ENERHODAR (dpa-AFX) - Das von russischen Truppen besetzte ukrainische Atomkraftwerk Saporischschja ist trotz des Beschusses vor wenigen Tagen weiter in Betrieb. "Das AKW Saporischschja funktioniert mit dem Risiko von Verstößen gegen die Vorgaben der Strahlungs- und der Brandsicherheit", teilte der Kraftwerksbetreiber Enerhoatom am Mittwoch im Nachrichtendienst Telegram mit. Zuvor hatte der Chef der Behörde die russischen Truppen beschuldigt, mit dem Beschuss das Kraftwerk vom ukrainischen Netz abkoppeln zu wollen. Aktuell sind nach der Notabschaltung eines Blocks zwei Reaktoren des Kraftwerks in Betrieb.
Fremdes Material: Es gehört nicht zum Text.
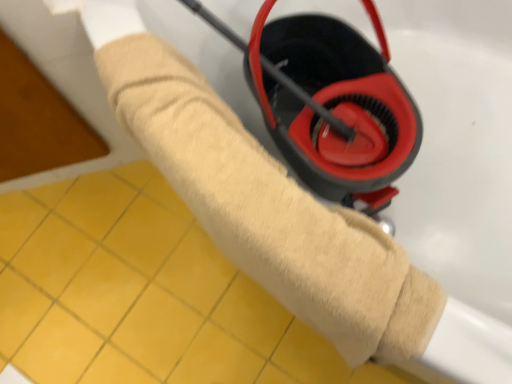
Question: Is beige plush towel at center not near yellow tile at lower left?

Choices:
 (A) no
 (B) yes

Answer: (A)

Question: Is beige plush towel at center shorter than yellow tile at lower left?

Choices:
 (A) yes
 (B) no

Answer: (B)

Question: Is beige plush towel at center at the right side of yellow tile at lower left?

Choices:
 (A) yes
 (B) no

Answer: (A)

Question: Is beige plush towel at center oriented away from yellow tile at lower left?

Choices:
 (A) no
 (B) yes

Answer: (A)

Question: Does beige plush towel at center come in front of yellow tile at lower left?

Choices:
 (A) no
 (B) yes

Answer: (B)

Question: Considering the relative sizes of beige plush towel at center and yellow tile at lower left in the image provided, is beige plush towel at center wider than yellow tile at lower left?

Choices:
 (A) yes
 (B) no

Answer: (A)

Question: From a real-world perspective, does yellow tile at lower left stand above beige plush towel at center?

Choices:
 (A) yes
 (B) no

Answer: (B)

Question: Would you consider yellow tile at lower left to be distant from beige plush towel at center?

Choices:
 (A) yes
 (B) no

Answer: (B)

Question: Considering the relative sizes of yellow tile at lower left and beige plush towel at center in the image provided, is yellow tile at lower left taller than beige plush towel at center?

Choices:
 (A) yes
 (B) no

Answer: (B)

Question: Is yellow tile at lower left turned away from beige plush towel at center?

Choices:
 (A) yes
 (B) no

Answer: (B)

Question: From the image's perspective, is yellow tile at lower left on top of beige plush towel at center?

Choices:
 (A) yes
 (B) no

Answer: (B)

Question: Does yellow tile at lower left have a smaller size compared to beige plush towel at center?

Choices:
 (A) yes
 (B) no

Answer: (A)

Question: From a real-world perspective, is beige plush towel at center above or below yellow tile at lower left?

Choices:
 (A) above
 (B) below

Answer: (A)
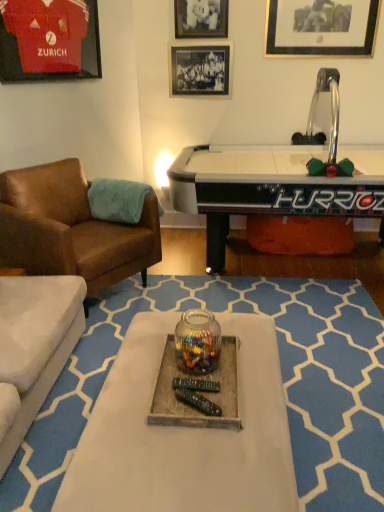
Question: Can you confirm if translucent glass jar at center is thinner than brown leather chair at left?

Choices:
 (A) yes
 (B) no

Answer: (A)

Question: Is translucent glass jar at center further to the viewer compared to brown leather chair at left?

Choices:
 (A) yes
 (B) no

Answer: (B)

Question: Is translucent glass jar at center surrounding brown leather chair at left?

Choices:
 (A) no
 (B) yes

Answer: (A)

Question: From a real-world perspective, is translucent glass jar at center positioned under brown leather chair at left based on gravity?

Choices:
 (A) yes
 (B) no

Answer: (B)

Question: Considering the relative positions of translucent glass jar at center and brown leather chair at left in the image provided, is translucent glass jar at center to the right of brown leather chair at left from the viewer's perspective?

Choices:
 (A) no
 (B) yes

Answer: (B)

Question: Looking at their shapes, would you say black matte picture frame at upper center, which appears as the 4th picture frame when viewed from the left, is wider or thinner than metallic silver picture frame at upper center, acting as the second picture frame starting from the right?

Choices:
 (A) thin
 (B) wide

Answer: (A)

Question: From their relative heights in the image, would you say black matte picture frame at upper center, which appears as the 4th picture frame when viewed from the left, is taller or shorter than metallic silver picture frame at upper center, positioned as the third picture frame in left-to-right order?

Choices:
 (A) tall
 (B) short

Answer: (A)

Question: From the image's perspective, is black matte picture frame at upper center, the first picture frame when ordered from right to left, above or below metallic silver picture frame at upper center, positioned as the third picture frame in left-to-right order?

Choices:
 (A) above
 (B) below

Answer: (B)

Question: Is black matte picture frame at upper center, the first picture frame when ordered from right to left, inside or outside of metallic silver picture frame at upper center, acting as the second picture frame starting from the right?

Choices:
 (A) outside
 (B) inside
Das Kraftwerk im Ort Enerhodar im südukrainischen Gebiet Saporischschja ist mit sechs Blöcken und einer Nettoleistung von 5700 Megawatt das größte Atomkraftwerk Europas. Die russische Armee eroberte es Anfang März kurz nach dem Beginn des russischen Einmarsches in die Ukraine. Kiew und Moskau werfen sich gegenseitig den Beschuss des Geländes am vergangenen Wochenende vor.

Am Dienstag hatte der Chef von Enerhoatom, Petro Kotin, den Russen vorgeworfen, gezielt drei Hochspannungsleitungen zerstört zu haben. Damit solle der Anschluss des Atomkraftwerks an die 150 Kilometer entfernte Halbinsel Krim vorbereitet werden. "Um das AKW auf die Krim umzustellen, müssen sie den gesamten Süden der Ukraine, den besetzten Teil der Gebiete Cherson und Saporischschja abschalten", erläuterte Kotin im Fernsehen. Danach würden diese Gebiete schrittweise von der Krim aus wieder ans Stromnetz angeschlossen und seien dann mit dem russischen Stromnetz synchronisiert. Dann könne das AKW Saporischschja nicht mehr an das ukrainische Energienetz angeschlossen werden.

Hintergrund ist eine Mitteilung vom Juli, wonach die 2015 zerstörten Stromleitungen zur von Russland annektierten Krim repariert worden seien. Zudem hatte die Ukraine sich mit dem benachbarten Moldau kurz nach Kriegsbeginn Ende Februar vom ehemals sowjetischen Stromnetz abgekoppelt. Im März hatten sich beide Staaten dann an den europäischen Stromnetzverbund angeschlossen.